Go Back

Performance & Concurrency | Build Fuel Tune

Posted by Simar Paul Singh on 2019-02-26

Performance can be Built, Fueled or Tuned.

Built (Implementation and Techniques)

  • Binary Search O(log n) is more efficient than Linear Search O(n)
  • Caching can improve Disk I/O significantly boosting performance.

Fuelled (More Resources)

  • Simply get a machine with more CPU(s) and Memory if constrained.
  • Implement RAID to improve Disk I/O

Tuned (Settings and Configurations)

  • Tune Garbage Collection to optimize Java Processes
  • Tune Oracle parameters to get optimum database performance

Capacity and Load

Load is an Expectation out of system

  • It is the rate of work that we put on the system.
  • It is an factor external to the system.
  • Load may vary with time and events.
  • It has no upper cap, can increase infinitely

Capacity is a Potential of the system

  • It is the max rate of work, the system supports efficiently, effectively & infinitely
  • It is a factor, internal to the system. Maximum capacity of a system is finite and stays fairly constant. We often call Throughput as the System’s Capacity for Load.

■ **INFORMATION SUPPLIED**
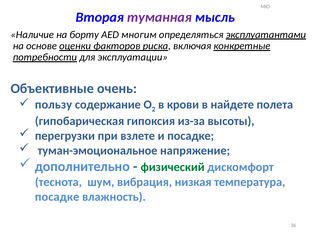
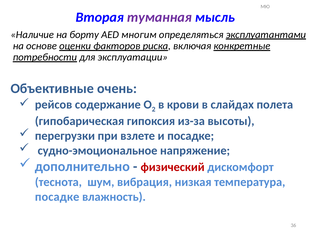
пользу: пользу -> рейсов
найдете: найдете -> слайдах
туман-эмоциональное: туман-эмоциональное -> судно-эмоциональное
физический colour: green -> red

■ **WHAT YOU NEED TO DO**
**A)** From the performance and concurrency post, return the passage that begins at the words "Built (Implementation and" and stops after the words "significantly boosting performance.".
**B)** In the performance and concurrency post, what is Throughput often called?

■ **THE SOLUTIONS**
**A)**
Built (Implementation and Techniques)

  • Binary Search O(log n) is more efficient than Linear Search O(n)
  • Caching can improve Disk I/O significantly boosting performance.

**B)** The system's capacity for load.